Greece Banks Closed All Week, Puerto Rico Can't Pay Off Debts, DHS Warns of Unspecified July 4th Terrorist Threat: A.M. Links

|

  • Express Monorail/flickr

    Banks in Greece will be closed all week per an order from the government after the European Central Bank decided not to extend emergency funding, but public transportation will be free.  The governor of Puerto Rico, meanwhile, announced the U.S territory cannot pay its $72 billion public debt and hopes to defer debt payments while renegotiating with creditors.

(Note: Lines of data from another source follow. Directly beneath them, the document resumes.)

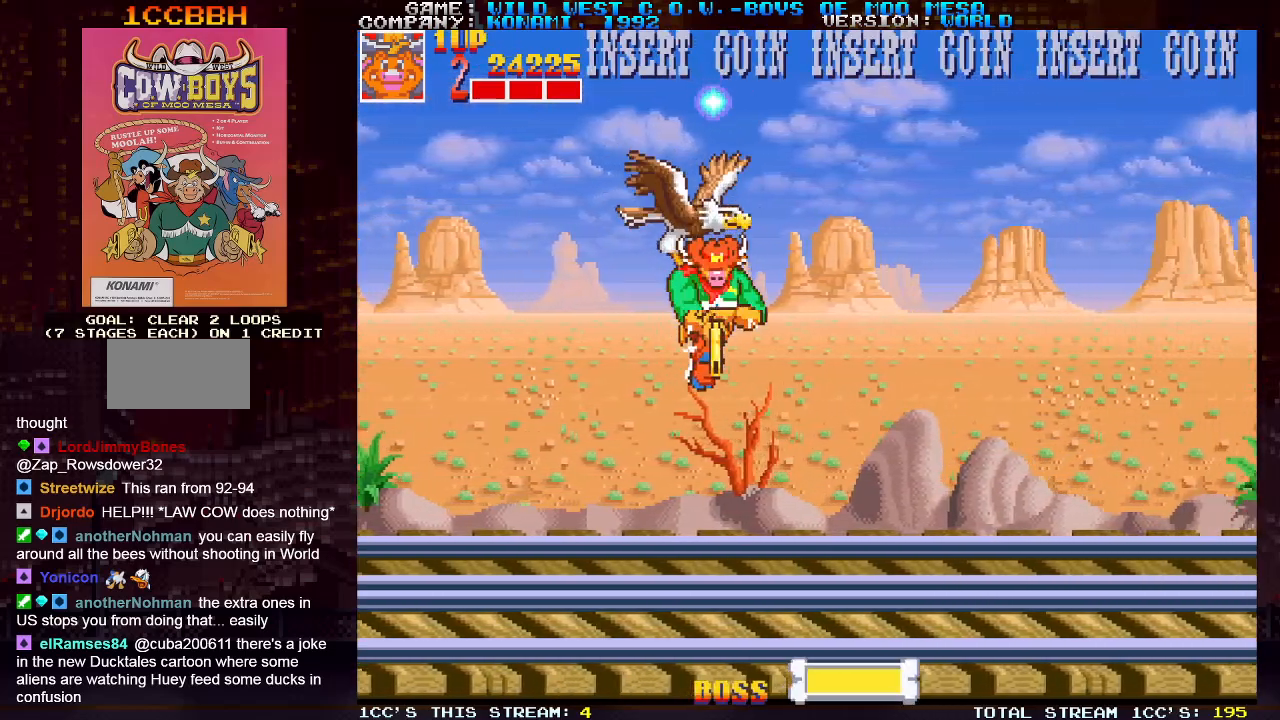
{"buttons": [], "left_stick": "right", "events": [[100, "left_stick", "left"], [400, "left_stick", "center"], [467, "left_stick", "right"]]}
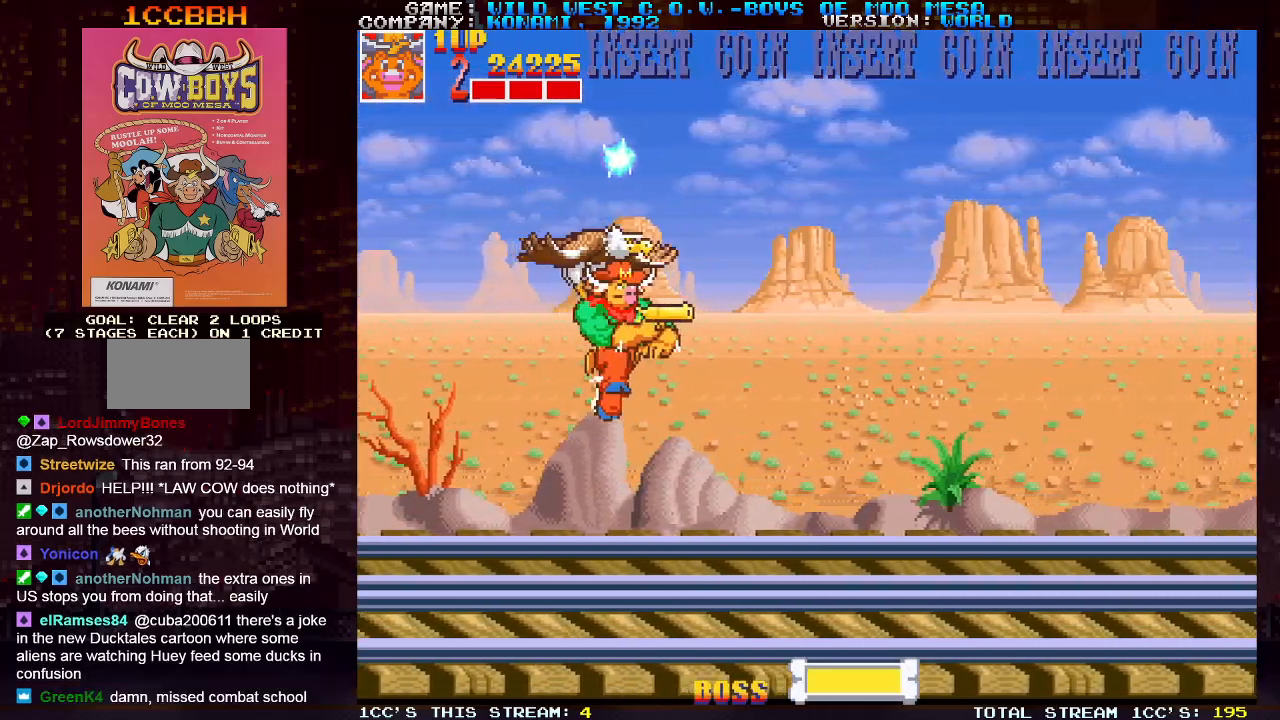
{"buttons": [], "left_stick": "right", "events": [[100, "SQUARE", "down"], [100, "left_stick", "center"], [117, "SQUARE", "up"], [283, "left_stick", "right"], [317, "SQUARE", "down"], [367, "SQUARE", "up"]]}
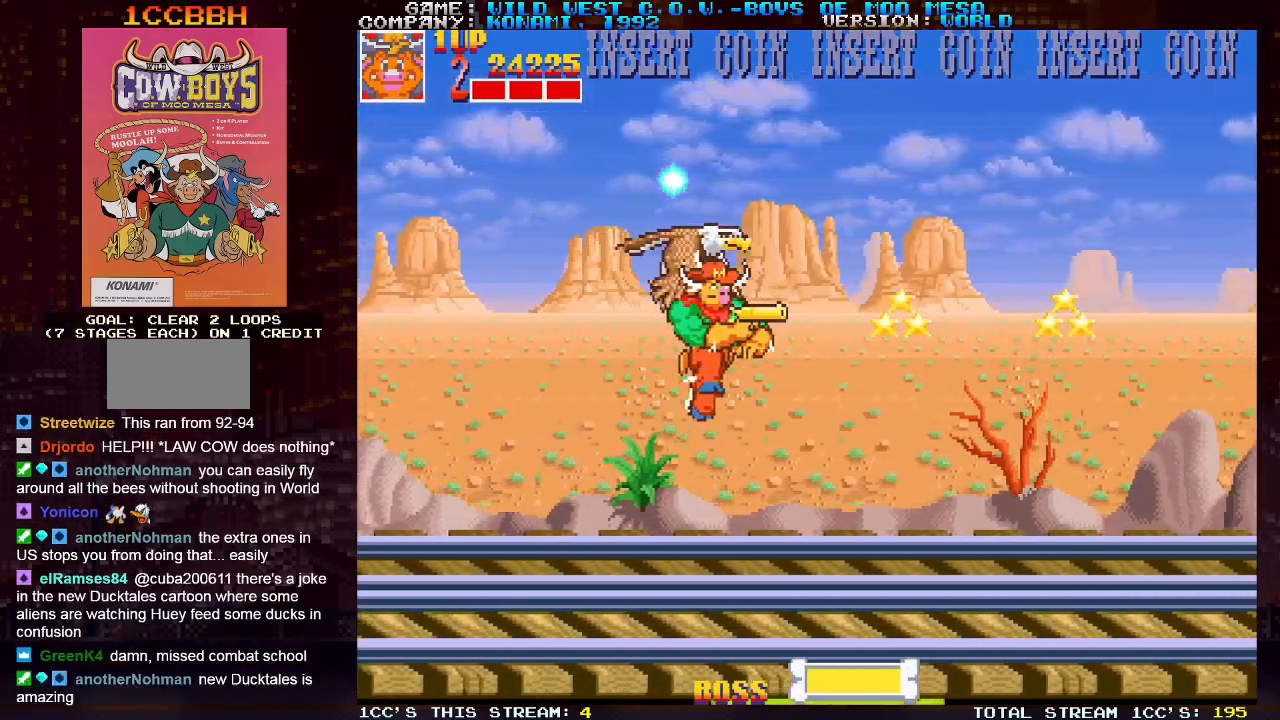
{"buttons": [], "left_stick": "center", "events": [[100, "left_stick", "center"]]}
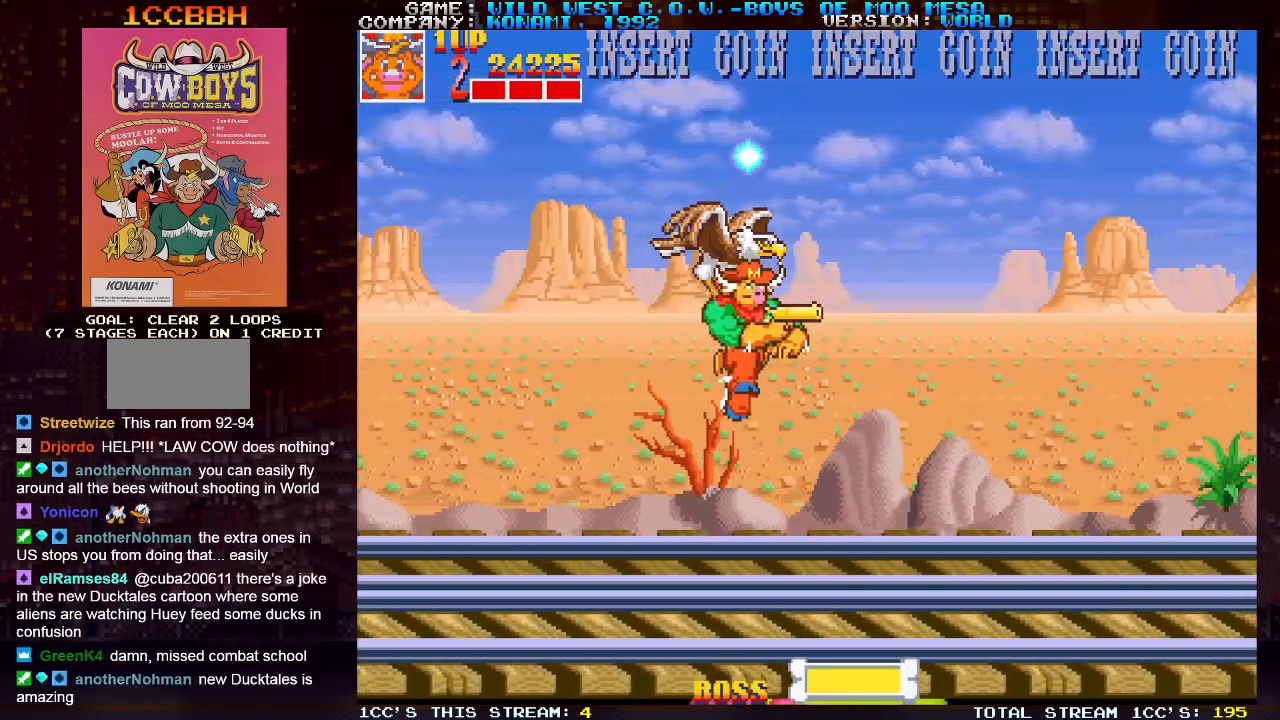
{"buttons": [], "left_stick": "center", "events": [[133, "SQUARE", "down"], [300, "SQUARE", "up"]]}
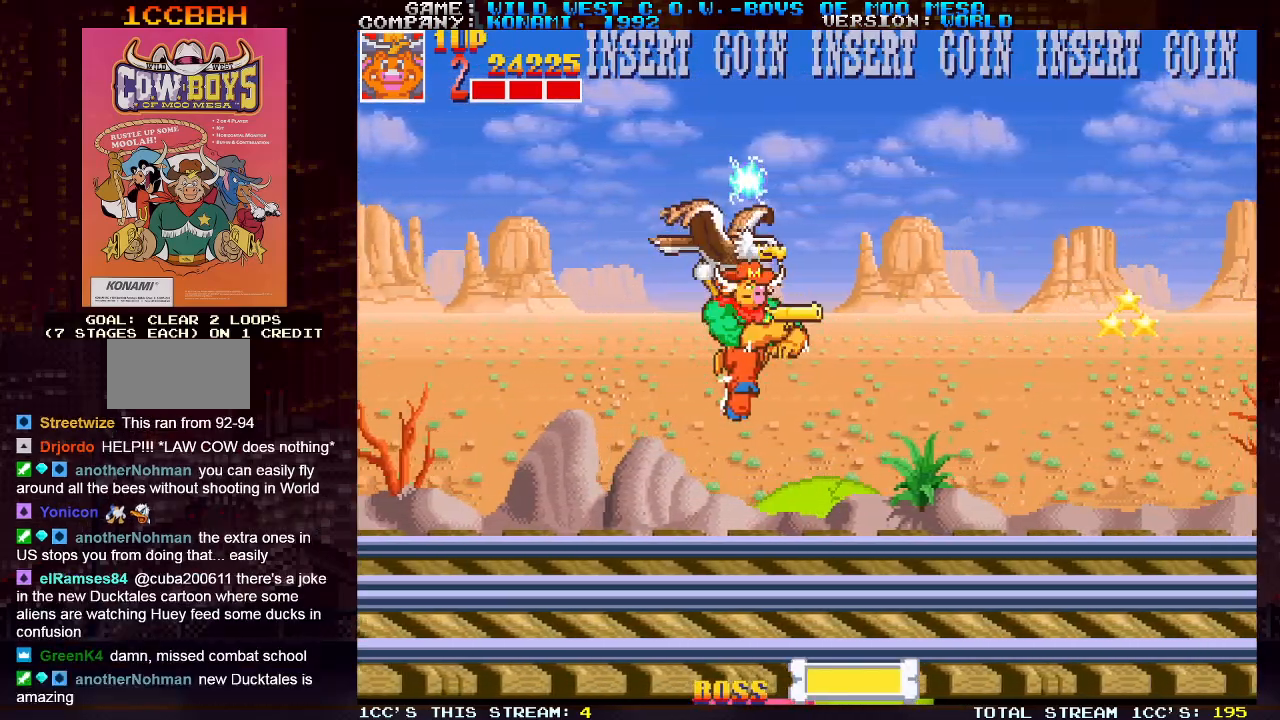
{"buttons": ["SQUARE"], "left_stick": "down", "events": [[400, "left_stick", "down"], [450, "SQUARE", "down"]]}
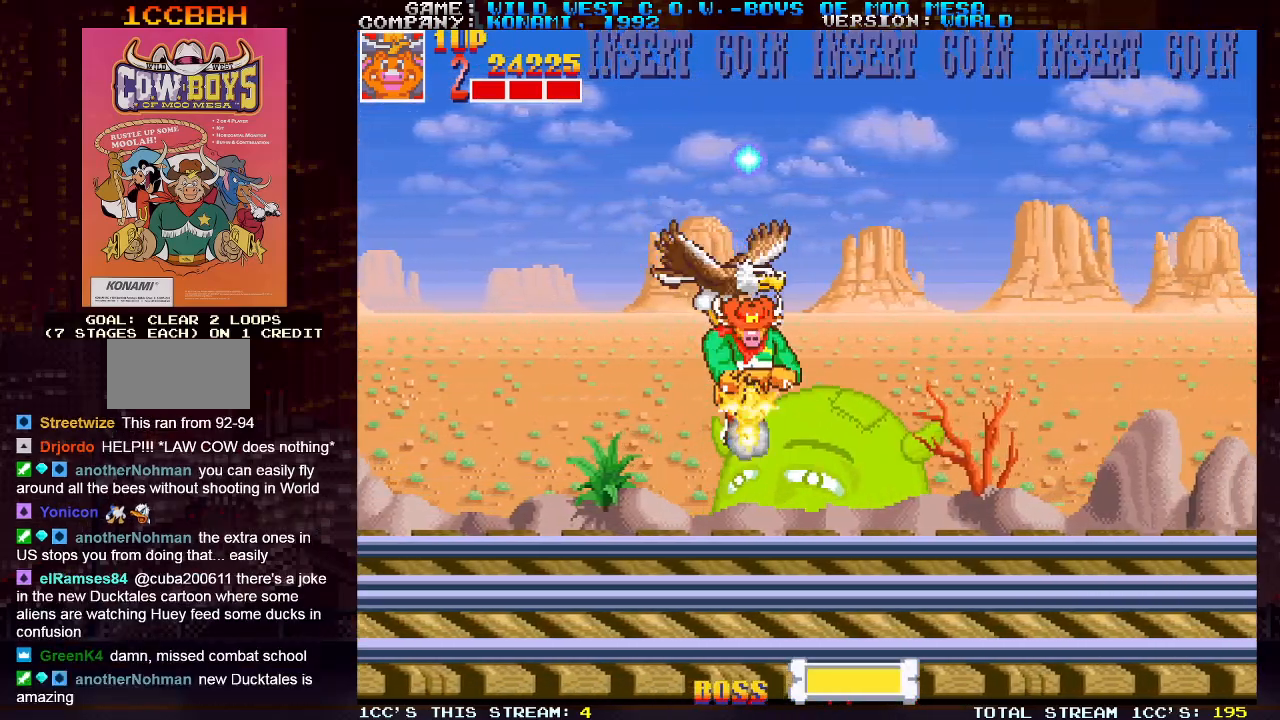
{"buttons": [], "left_stick": "center", "events": [[17, "SQUARE", "up"], [83, "SQUARE", "down"], [117, "SQUARE", "up"], [167, "SQUARE", "down"], [217, "SQUARE", "up"], [333, "left_stick", "center"]]}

  • A bulletin from the Department of Homeland Security and other federal authorities warns of a potential terrorist attack on the Fourth of July but does not mention a specific plot.
  • The SpaceX Falcon 9, which was headed for the International Space Station, blew up minutes after launch—it's the third resupply mission to the station to fail in the last eight months.
  • The attorney general in Texas told county officials they don't have to issue same-sex marriage licenses if they had religious objections, but warned they could still be sued for refusing to issue licenses.
  • The second of two New York state prison escapees was shot and captured near the Canadian border; the first was shot and killed on Friday.
  • The activist group Radical Faeries called on San Francisco Pride to drop Facebook as a sponsor because the social media network doesn't allow people to use assumed names on the site, which the group says unfairly harms LGBTQ people.
  • A petition has been started to get NBC to cancel Donald Trump's franchises with the network, the Miss USA and Miss Universe pageants and The Apprentice, over comments he made calling immigrants crossing the Mexican border illegally rapists, drug dealers, and criminals. "I am not worth $4.1 billion," wrote the petition's creator, Guillermo Castañeda, "but my people spend way more than that on your advertisers. We have a voice and we decide the future of this country."